▸ **What is needed**
Rewrite the listing below with "slice" replaced by "segment" and everything else unchanged. Leave the pictures out of your answer.

(Chart interpretation exercises)

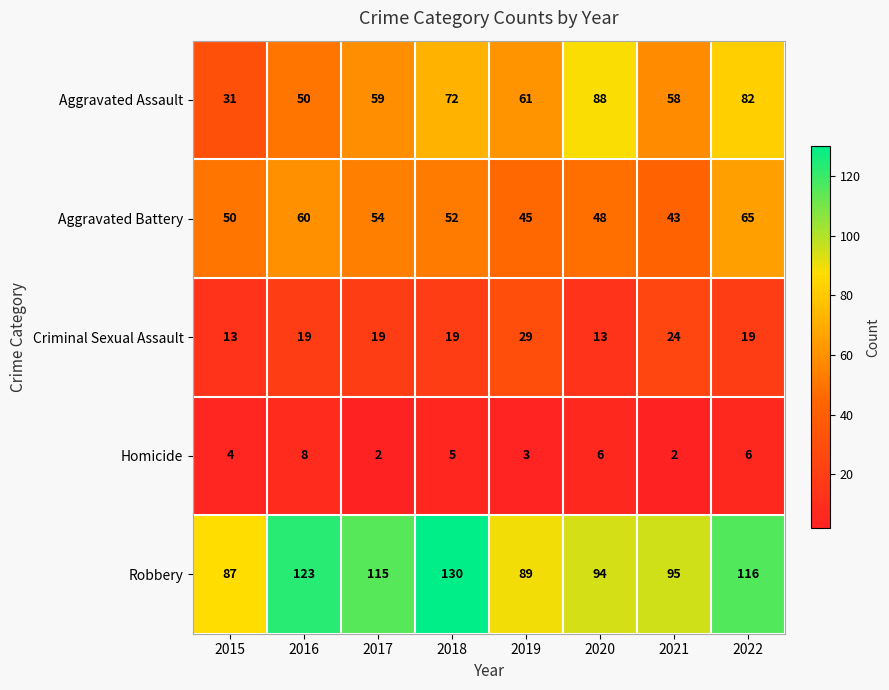

Rank the series at 2019 from lowest to highest value.

Homicide, Criminal Sexual Assault, Aggravated Battery, Aggravated Assault, Robbery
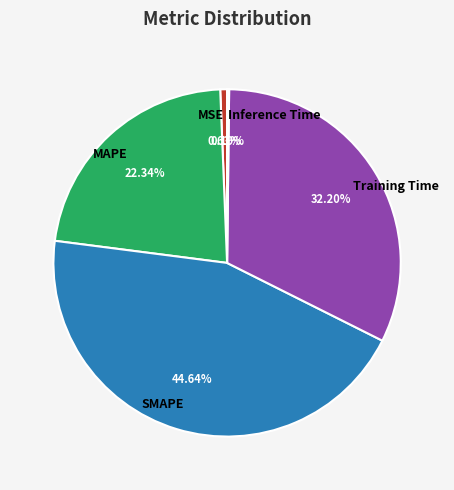

Which slice is the largest?

SMAPE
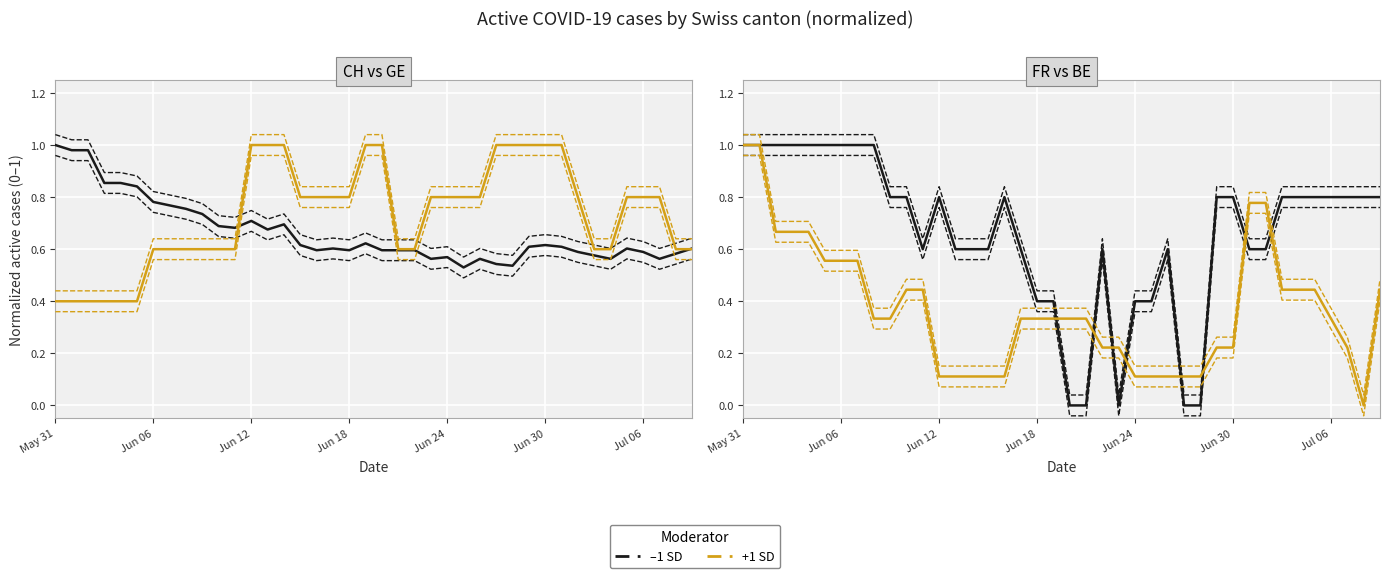

Where is the first local maximum for CH total (–1 SD)?

Jun 12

▸ **Result of this task**
Rank the series at 2019 from lowest to highest value.

Homicide, Criminal Sexual Assault, Aggravated Battery, Aggravated Assault, Robbery

Which segment is the largest?

SMAPE

Where is the first local maximum for CH total (–1 SD)?

Jun 12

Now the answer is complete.